## Exercise prompt
Every line below must come back exactly as it stands, with the images omitted.

## Supplied data
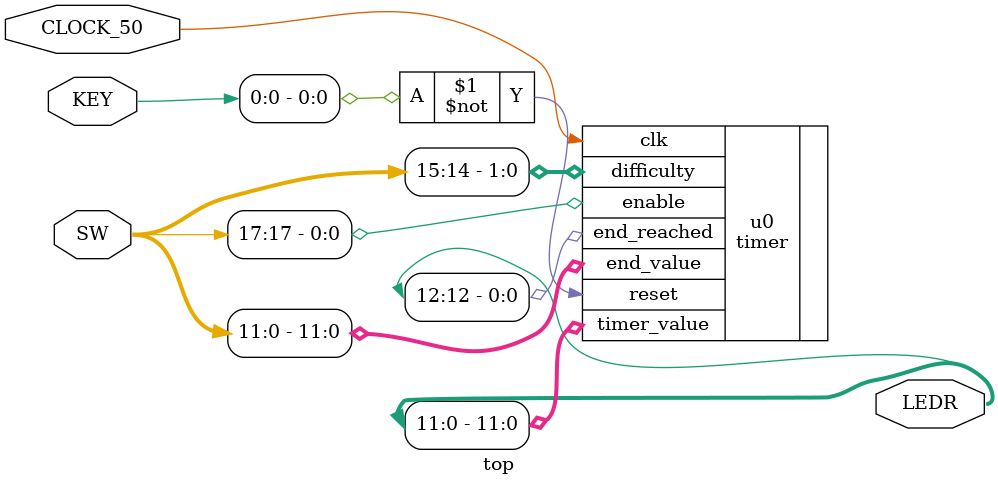
<source format=v>
module top (
input [17:0]	SW,
input	[3:0]		KEY,
input				CLOCK_50,
output [17:0]	LEDR
);

timer u0(
	.clk(CLOCK_50),
	.reset(~KEY[0]),
	.difficulty(SW[15:14]),
	.end_value(SW[11:0]),
	.enable(SW[17]),
	.timer_value(LEDR[11:0]),
	.end_reached(LEDR[12])
);

endmodule
</source>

## Solution for this task
<source format=v>
module top (
input [17:0]	SW,
input	[3:0]		KEY,
input				CLOCK_50,
output [17:0]	LEDR
);

timer u0(
	.clk(CLOCK_50),
	.reset(~KEY[0]),
	.difficulty(SW[15:14]),
	.end_value(SW[11:0]),
	.enable(SW[17]),
	.timer_value(LEDR[11:0]),
	.end_reached(LEDR[12])
);

endmodule
</source>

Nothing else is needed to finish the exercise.